Statistical analysis of the data was performed using SPSS Version 22.00 (SPSS Inc. Chicago, IL, USA). Simple descriptive and comparative analyses were carried out initially. For more advanced analysis, linear regression was used after evaluating the normality of the distribution of both hsCRP and IL-6. hsCRP was not normally distributed and thus was log-transformed. Gender, age, and BMI, factors previously reported to be associated with hsCRP and IL-6, were considered confounders and adjusted for in the linear regression model. All hsCRP and IL-6 values lower than the measuring range were coded as 0.1 and 1.5 respectively. All values of p < 0.05 were considered significant.

Results

Demographic and clinical characteristics

The socio-demographic characteristics of participants is presented in Table 1. Compared to the control group, participants with schizophrenia were predominantly male and slightly older. Over two-thirds of the patients with schizophrenia were single during the study period and lived with a parental family. Patients with Schizophrenia and control participants were similar in terms of current BMI. The mean PANSS score was 89.2 and over 61% were markedly ill as defined by their PANSS score.

Immunological findings

Forty-nine percent and 43% of patients with schizophrenia had elevated hsCRP and IL-6 values, respectively. The mean value of hsCRP in patients with schizophrenia and controls was 2.87 ± 5.6 and 0.67 ± 0.6 mg/L respectively while the respective IL-6 values were 6.63 ± 5.6 vs 3.37 ± 4.0 pg/ml (Fig. 1). hsCRP level was statistically significantly associated with having a diagnosis of schizophrenia in both the crude (β =0.37, 95% CI = 0.20, 0.54, p < 0.001) and the adjusted (β =0.29, 95% CI: 0.10, 0.49, p = 0.003) models. Serum IL-6 was also statistically significantly higher among patients with schizophrenia in both the crude (β =2.86, 95% CI = 1.11, 4.62, p = 0.001) and the adjusted (β =3.60, 95% CI: 1.35, 5.86, p = 0.002) models (Tables 2 and 3).

Fig. 1
figure1

Scatter plots of serum hsCRP (A) and IL-6 (B) in schizophrenia and control group. P values derived after adjustment for gender, age, and BMI

Table 2 Comparison of the inflammatory markers (hsCRP, IL-6) between cases (participants with schizophrenia) and the control group
Table 3 Factors associated with serum level of hsCRP

There were no associations between IL-6 and age of onset, duration of current episode, total PANSS score, and smoking status. Similarly, there were no associations between hsCRP and age of onset, duration of current episode, and smoking status. However, there was significant albeit negative association between PANSS score and hsCRP (β = − 0.011; 95% CI = − 0.018, − 0.004; p = 0.003) (Tables 4 and 5).
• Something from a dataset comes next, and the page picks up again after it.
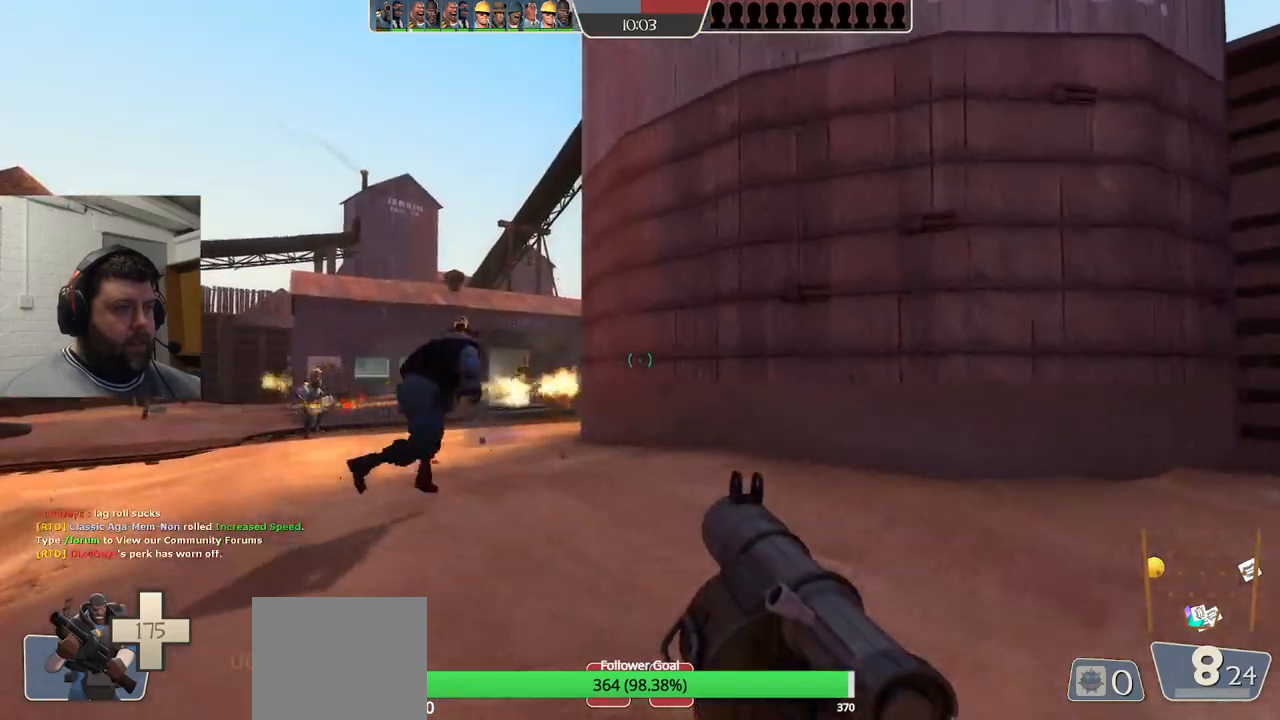
{"buttons": ["R1", "R2"], "left_stick": "up", "right_stick": "center", "events": [[250, "R2", "down"], [417, "R2", "up"], [433, "left_stick", "up"], [500, "R1", "down"], [500, "R2", "down"]]}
Table 4 Factors associated with serum level of IL-6
Table 5 Associations between Clinical Characteristics of schizophrenia and inflammatory markers (hsCRP and IL-6)

Discussion

The main finding of the study is that significantly higher levels of both hsCRP and IL-6 were observed in patients with schizophrenia compared with the control group. To the best of our knowledge, this is the first study to investigate the serum level of both hsCRP and IL-6 among patients with schizophrenia in Ethiopia. It is also one of the very few studies from Africa. More broadly, diagnosis of inflammatory diseases and inflammatory markers in Africa is rare. Nevertheless, there is evidence of increase in the incidence and prevalence of some inflammatory diseases in the developing world, which may increase the significance of inflammation in neuropsychiatric syndromes.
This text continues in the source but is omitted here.